Matan Hadits

عَنْ أَبِي مُحَمَّدٍ عَبْدِ اللهِ بْنِ عَمْرو بْنِ الْعَاصِ رَضِيَ اللهُ عَنْهُمَا قَالَ : قَالَ رَسُوْلُ اللهِ صلى الله عليه وسلم : لاَ يُؤْمِنُ أَحَدُكُمْ حَتَّى يَكُوْنَ هَوَاهُ تَبَعاً لِمَا جِئْتُ بِهِ
[حَديثٌ حَسَنٌ صَحِيْحٌ وَرَوَيْنَاهُ فِي كِتَابِ الْحُجَّة بإسنادٍ صحيحٍ ]

 

Dari Abu Muhammad Abdillah bin Amr bin ‘Ash radhiallahuanhuma dia berkata : Rasulullah Shallallahu’alaihi wasallam bersabda : “Tidak beriman salah seorang di antara kalian hingga hawa nafsunya mengikuti apa yang aku bawa “

(Hadits hasan shahih dan kami riwayatkan dari kitab Al Hujjah dengan sanad yang shahih.)

 

Faedah, Tanbih dan Hikmah Hadits

Hawa tidak sama dengan nafsu. Hawa adalah hasrat, syahwat, keinginan atau dorongan yang kuat. Sedangkan nafsu adalah kejiwaan dan kedirian (ananiyah) atau ego. Seperti keterangan dalam surah Ali Imran : 14

زُيِّنَ لِلنَّاسِ حُبُّ ٱلشَّهَوَٰتِ مِنَ ٱلنِّسَآءِ وَٱلْبَنِينَ وَٱلْقَنَٰطِيرِ ٱلْمُقَنطَرَةِ مِنَ ٱلذَّهَبِ وَٱلْفِضَّةِ وَٱلْخَيْلِ ٱلْمُسَوَّمَةِ وَٱلْأَنْعَٰمِ وَٱلْحَرْثِ ۗ ذَٰلِكَ مَتَٰعُ ٱلْحَيَوٰةِ ٱلدُّنْيَا ۖ وَٱللَّهُ عِندَهُۥ حُسْنُ ٱلْمَـَٔابِ

Dijadikan indah pada (pandangan) manusia kecintaan kepada apa-apa yang diingini, yaitu: wanita-wanita, anak-anak, harta yang banyak dari jenis emas, perak, kuda pilihan, binatang-binatang ternak dan sawah ladang. Itulah kesenangan hidup di dunia, dan di sisi Allah-lah tempat kembali yang baik (surga). (Ali Imran : 14)

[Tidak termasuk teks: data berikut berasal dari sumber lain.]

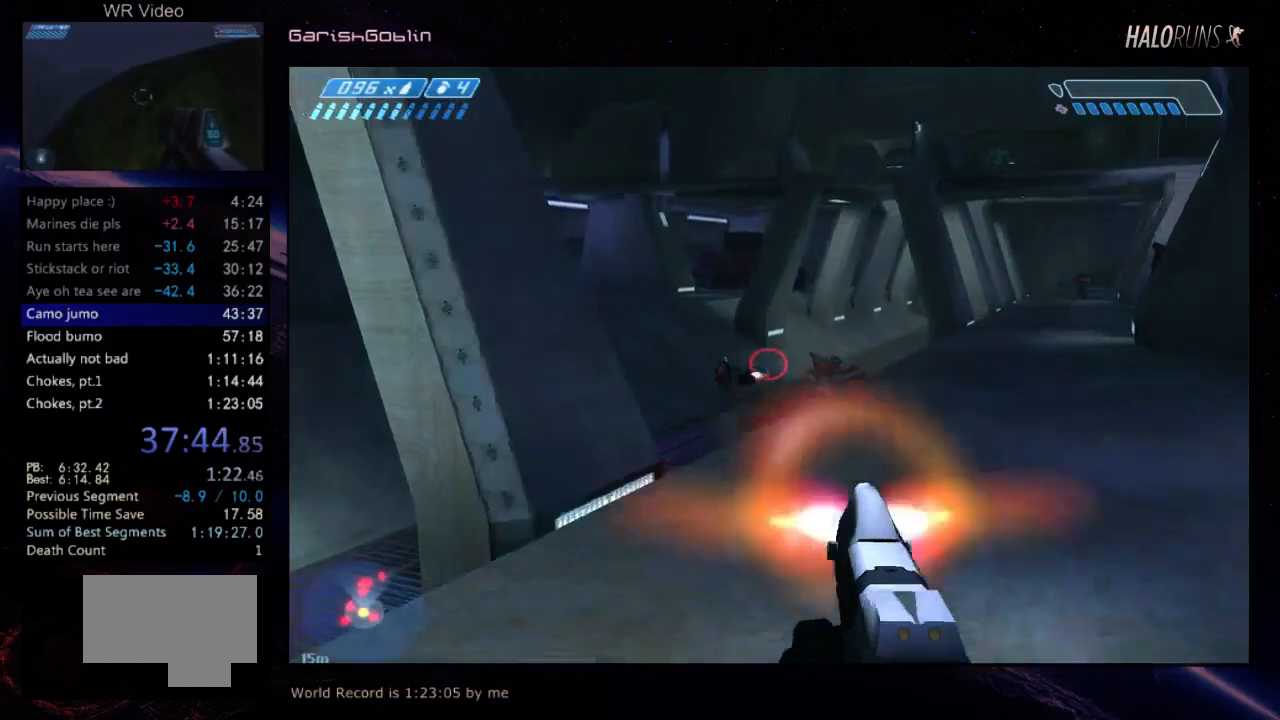
{"keys": ["w"], "events": []}
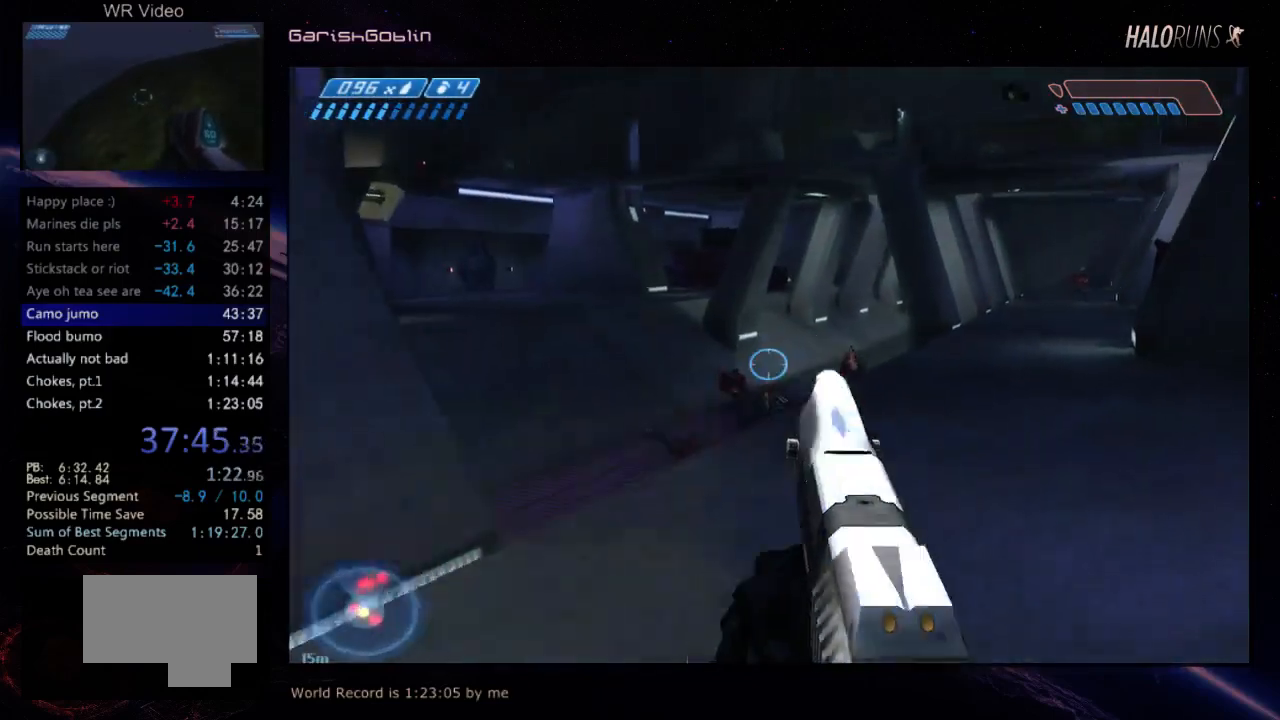
{"keys": [], "events": [[334, "w", "up"]]}
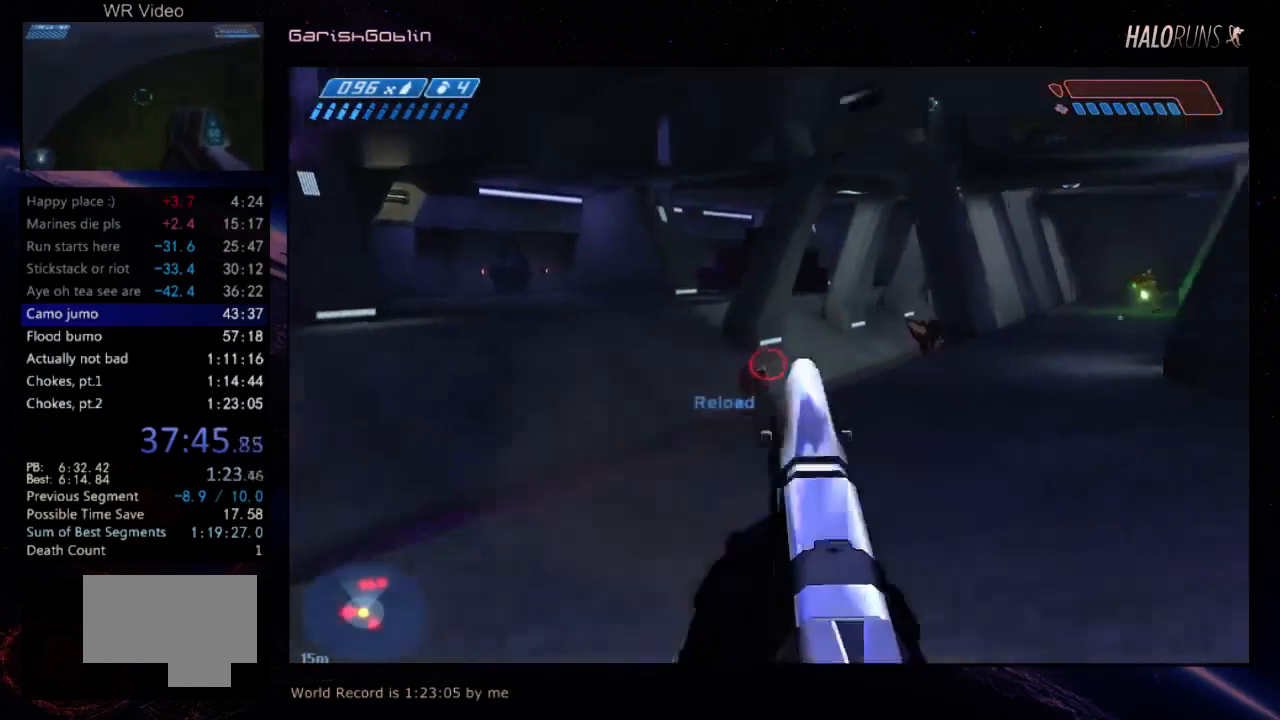
{"keys": [], "events": []}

Kalimat “Tab’an” dalam hadits ke-41 ini tidak hanya berarti sekedar mengikuti, tapi mengikuti dengan penuh kesadaran.
kita dikatakan memiliki iman yang sempurna ketika kita telah tunduk pada ajaran Rasulullah Saw. dengan menghidupkan sunnah-sunnah beliau. mengikuti perintahnya dan menjauhi larangannya serta mencintai perintah dan membenci setiap larangan.

Allah ta’ala berfirman:

قُلْ إِنْ كُنْتُمْ تُحِبُّونَ اللَّهَ فَاتَّبِعُونِي يُحْبِبْكُمُ اللَّهُ وَيَغْفِرْ لَكُمْ ذُنُوبَكُمْ

 

“Katakanlah (wahai Muhammad kepada umatmu): Jika kalian benar-benar mencintai Allah, maka ikutilah aku (Muhammad), niscaya Allah akan mencintai kalian dan mengampuni dosa kalian“. (QS. Alu Imron: 31).

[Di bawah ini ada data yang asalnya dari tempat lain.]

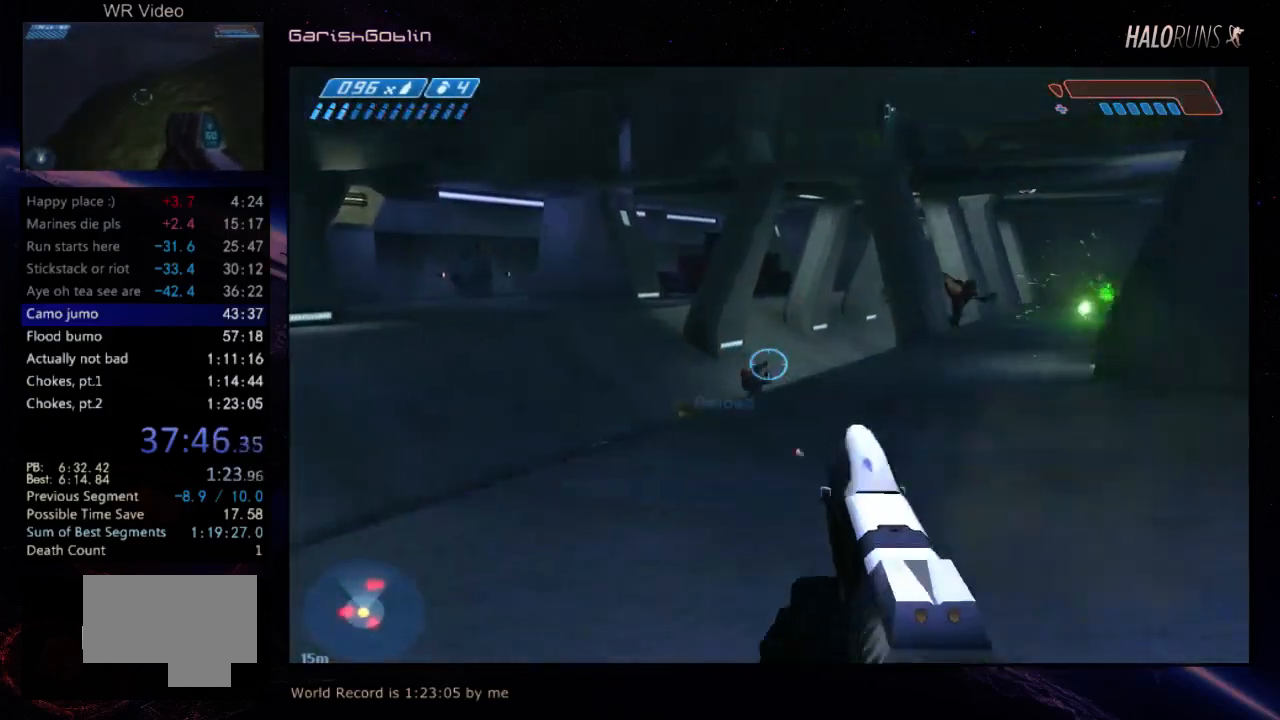
{"keys": ["w"], "events": [[400, "w", "down"]]}
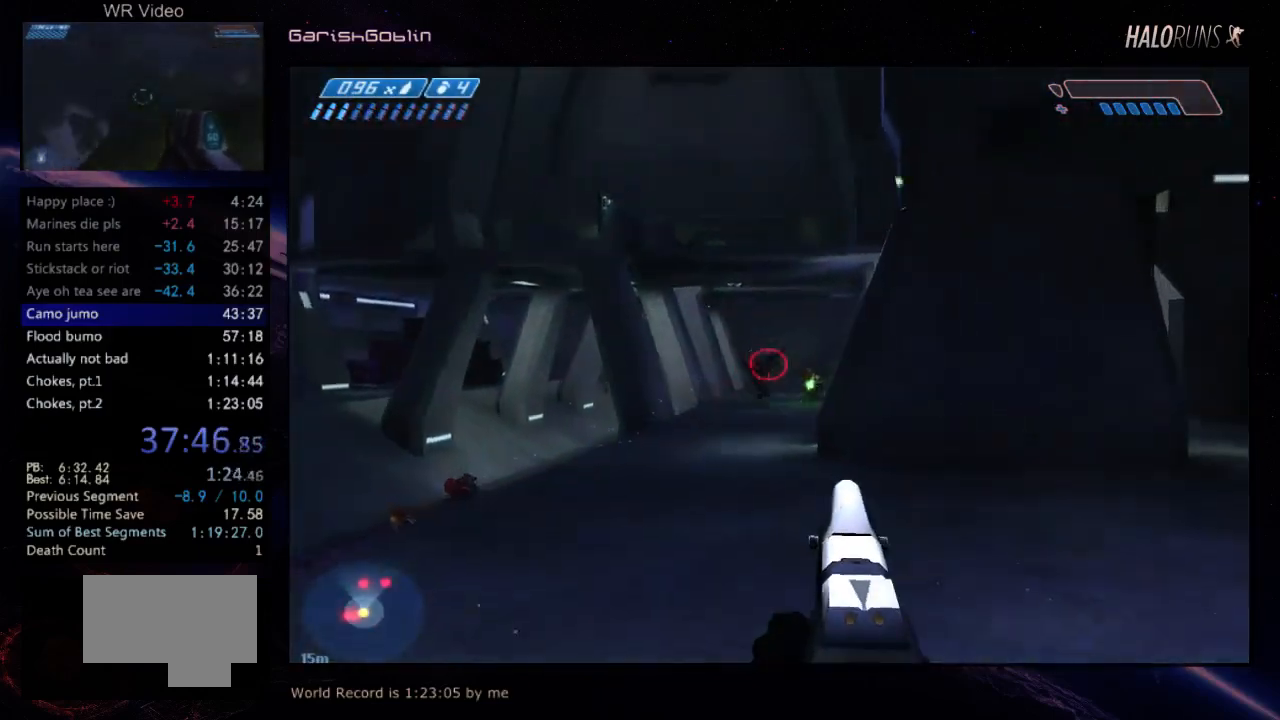
{"keys": [], "events": [[34, "w", "up"]]}
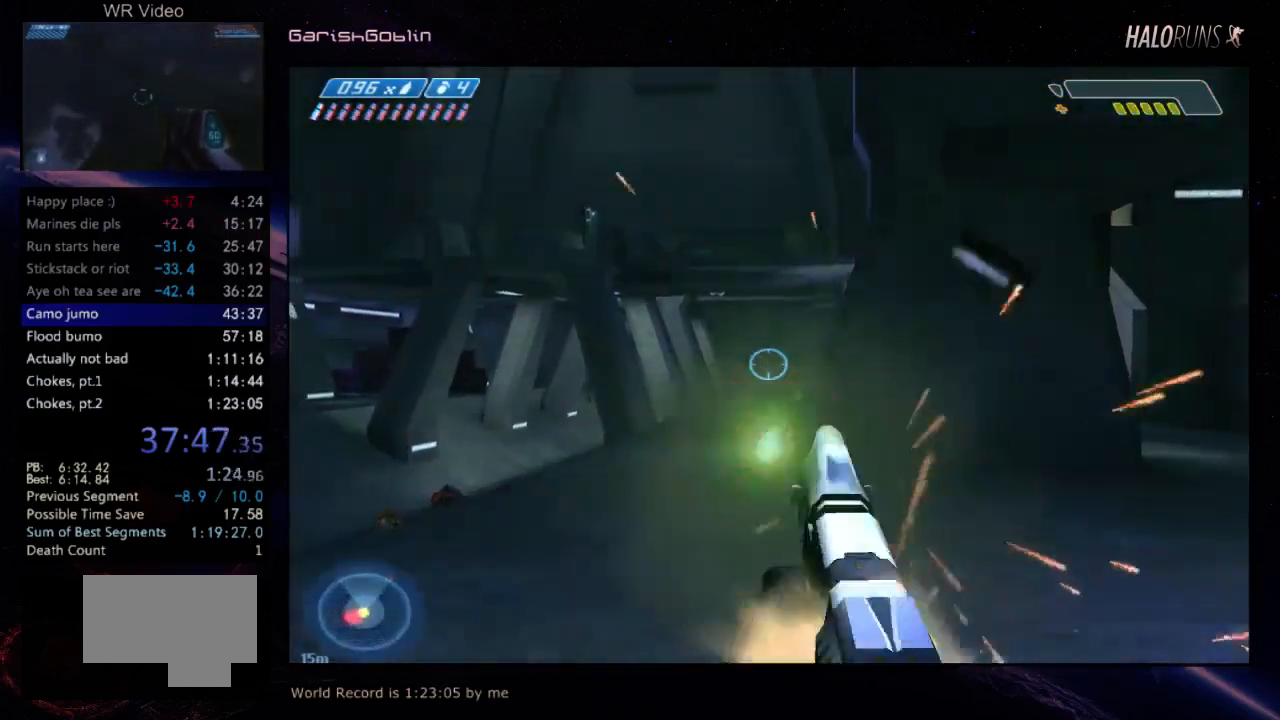
{"keys": ["w"], "events": [[234, "w", "down"]]}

Ada hadits dalam shahihain, Nabi shallallahu ‘alaihi wa sallam bersabda,

لاَ يُؤْمِنُ أَحَدُكُمْ حَتَّى أَكُونَ أَحَبَّ إِلَيْهِ مِنْ وَالِدِهِ وَوَلَدِهِ وَالنَّاسِ أَجْمَعِينَ

 

“Salah seorang di antara kalian tidaklah beriman sampai aku lebih ia cintai dari orang tua, anak dan manusia seluruhnya.” (HR. Bukhari, no. 15; Muslim, no. 44)

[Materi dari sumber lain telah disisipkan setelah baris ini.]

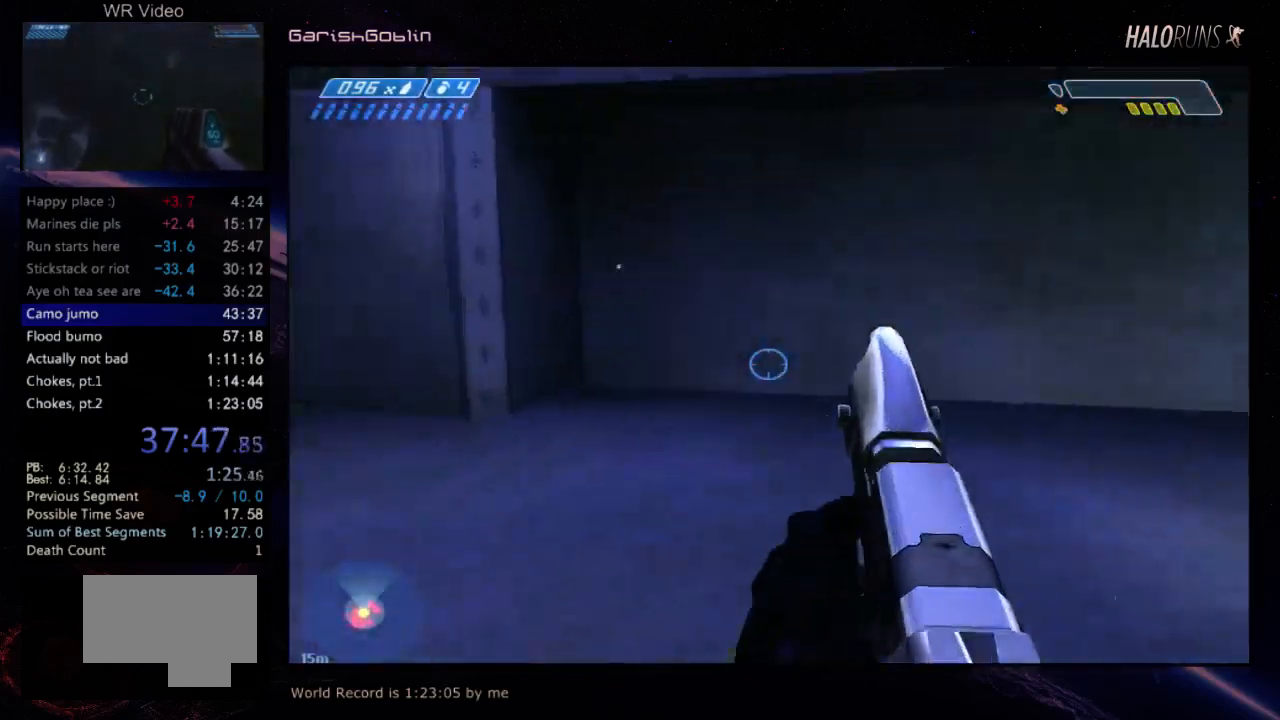
{"keys": ["w"], "events": []}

Dalam riwayat Muslim disebutkan,

لاَ يُؤْمِنُ عَبْدٌ حَتَّى أَكُونَ أَحَبَّ إِلَيْهِ مِنْ أَهْلِهِ وَمَالِهِ وَالنَّاسِ أَجْمَعِينَ

 

“Seorang hamba tidaklah beriman hingga aku lebih ia cintai dari keluarga, harta, dan manusia seluruhnya.” (HR. Muslim, no. 44)

Hawa yang tidak dididik dan bertemu dengan nafsu hewaniah dan setaniah akan menjadi nafsul amarah. Namun jika dididik dengan ilmu, dzikir, dan amal sholeh (sunnah nabawi), dia akan mengantarkan kita kepada Allah SWT.

Imam Ghozali ra. berkata, “nafs bisa mengontrol hawa jika dibentengei oleh empat hal, yaitu hikmah (kebijaksanaan / kedewasaan), iffah (kesederhanaan / kecukupan), saja’ah (keberanian dalam amar ma’ruf nahi munkar), dan ‘adalah (keadilan).”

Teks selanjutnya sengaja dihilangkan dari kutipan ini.